The observations of Bottomore on this point are very illuminating. “Contrary to the orthodox Marxist view, popular control may well be greater in some of the capitalist countries, where independent trade unions can bring pressure to bear upon management’s, and where the competition among political groups prevents the emergence of a single, omnipotent elite”.
There is, however, one important difference between the bourgeoisie in the West and the new class of political bureaucrats in socialist countries. In the West, property can be passed on from father to son. There is, therefore, a tendency for wealth to accumulate in a few hands.
Newly earned income is added to the inherited wealth. In the words of Hugh Dalton, dead hand is allowed to propel the boat of the present generation. In socialist societies, no such inheritance of property is legally permissible.
Secondly, the new class is apparently more ‘open’ than the bourgeoisie. “A Hungarian study conducted in 1963 showed that nearly 77 p.c. of managerial, professional and administrative posts were filled by individuals from manual and peasant families. In Yugoslavia, the 1960 census indicated that nearly 62 p.c. of managerial and administrative positions were filled by individuals with manual backgrounds…………”
It is, however, pointed out that the upward mobility in these countries is partly due to the fact that because of technological break-through, there has been a very rapid expansion of these occupations. It is difficult to say what would happen when expansion of avenues in these occupations would gradually slow down.
Another factor to be taken into account is that the rate of downward mobility in these societies is low which suggests that “the offspring of privileged status groups can usually bank on reproducing their parents’ status”.
A number of American sociologists have come forward with a new theory which they call ‘convergence theory’. Clark Kerr is one of the main proponents of this theory. The views of this school may be summarised as follows. Technology has its own demand.
It calls for the same occupational structure, the same accent on specialisation and technical skill and expertise, as well as the same need for ‘incentive’ as a spur to creativity and additional effort. Similar technology is being introduced in both capitalist and socialist societies.
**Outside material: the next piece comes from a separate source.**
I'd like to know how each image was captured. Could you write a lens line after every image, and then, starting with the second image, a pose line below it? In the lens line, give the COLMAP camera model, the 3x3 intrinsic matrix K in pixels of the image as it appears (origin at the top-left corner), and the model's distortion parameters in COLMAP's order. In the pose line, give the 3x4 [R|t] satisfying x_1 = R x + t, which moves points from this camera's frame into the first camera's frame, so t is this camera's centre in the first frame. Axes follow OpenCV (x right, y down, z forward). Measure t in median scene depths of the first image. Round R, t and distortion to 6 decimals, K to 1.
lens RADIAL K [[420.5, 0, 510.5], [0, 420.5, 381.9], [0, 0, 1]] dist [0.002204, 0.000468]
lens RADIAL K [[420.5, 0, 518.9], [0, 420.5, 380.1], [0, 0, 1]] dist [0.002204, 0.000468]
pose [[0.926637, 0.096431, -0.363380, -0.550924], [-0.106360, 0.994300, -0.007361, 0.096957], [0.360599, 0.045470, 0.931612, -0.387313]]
It can, therefore, be expected that the demands of technology will be met similarly in these two types of societies. As a result, the stratification systems in these societies will be increasingly the same or similar. This is the essence of the convergence theory.
One of the main defects of the convergence theory is that it ignores or under- emphasises the basic differences in the social systems of the capitalist and socialist societies. Communal ownership of the means of production and private ownership of the same are not just aspects of two different economic systems. They also indicate, among others, far-reaching differences in the stratification structure.
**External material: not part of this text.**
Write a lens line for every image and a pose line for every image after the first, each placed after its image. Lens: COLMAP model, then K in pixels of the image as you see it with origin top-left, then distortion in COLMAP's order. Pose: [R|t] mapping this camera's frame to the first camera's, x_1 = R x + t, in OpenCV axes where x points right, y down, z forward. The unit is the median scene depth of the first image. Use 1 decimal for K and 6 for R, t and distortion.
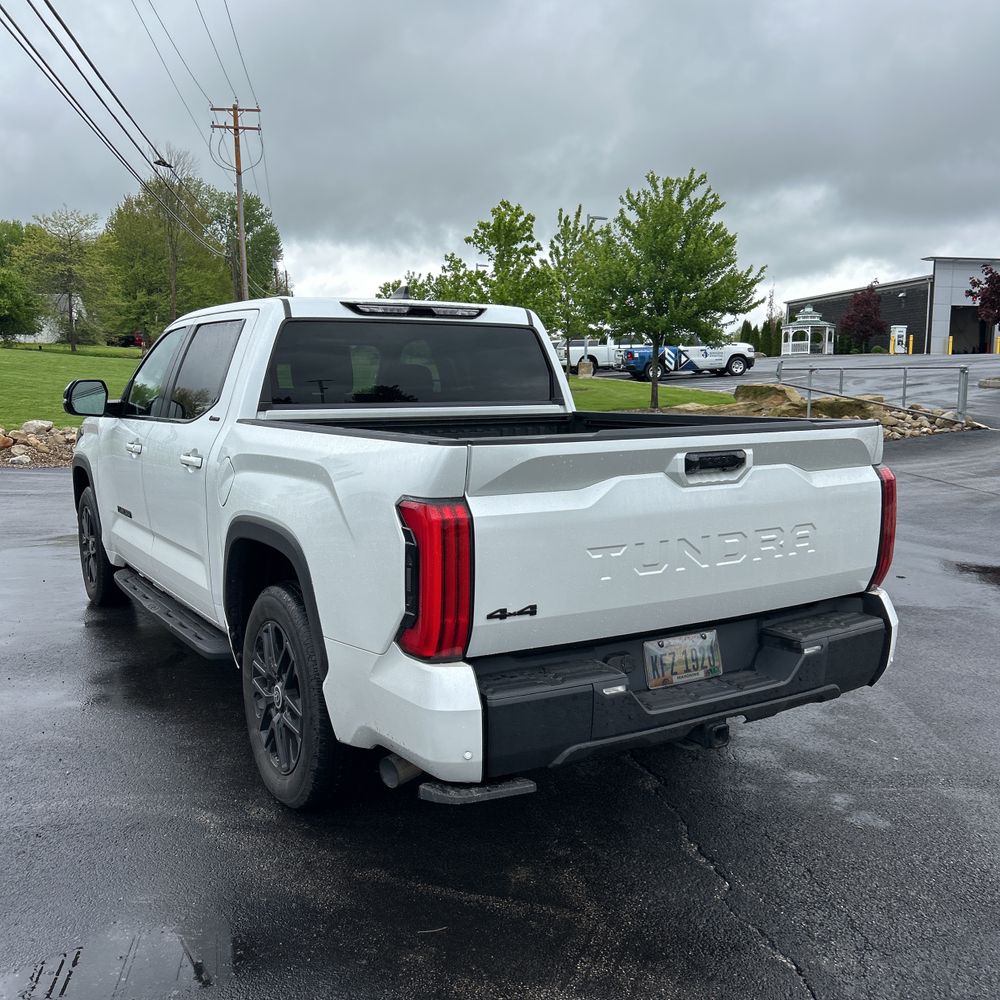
lens RADIAL K [[1012.8, 0, 492.6], [0, 1012.8, 508.2], [0, 0, 1]] dist [0.020356, 0.000000]
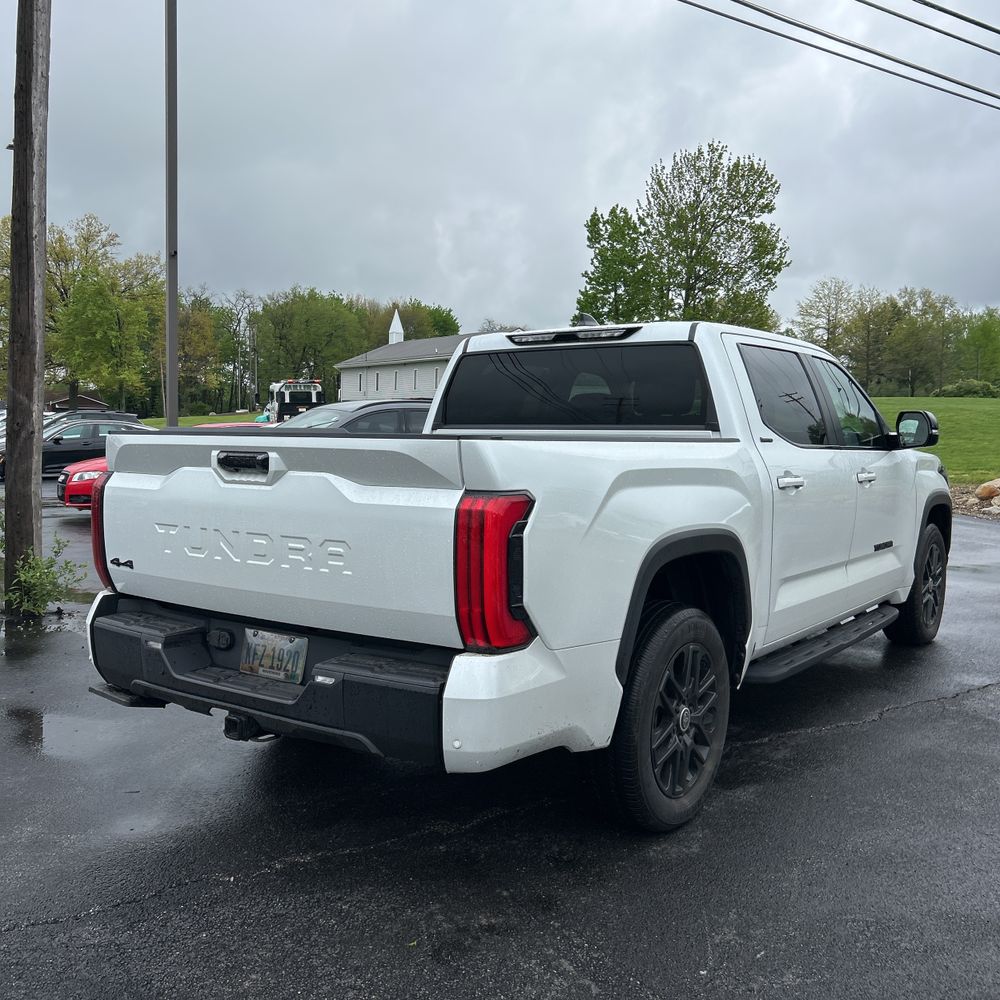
lens RADIAL K [[1012.8, 0, 489.8], [0, 1012.8, 503.6], [0, 0, 1]] dist [0.020356, 0.000000]
pose [[0.379114, 0.068090, -0.922841, 0.576504], [-0.131041, 0.991189, 0.019300, -0.025225], [0.916024, 0.113613, 0.384697, 0.374245]]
Thus, income differentials in socialist societies are considerably lower than those in capitalist societies. The distinction between white-collar and brown-collar jobs is much less pronounced in socialist societies in comparison with capitalist societies.
These and many other differences distinguish the stratification structures in these two systems. It is not possible, given the present state of affairs in the East and the West, to hazard the prediction that the stratification structures would eventually converge in future.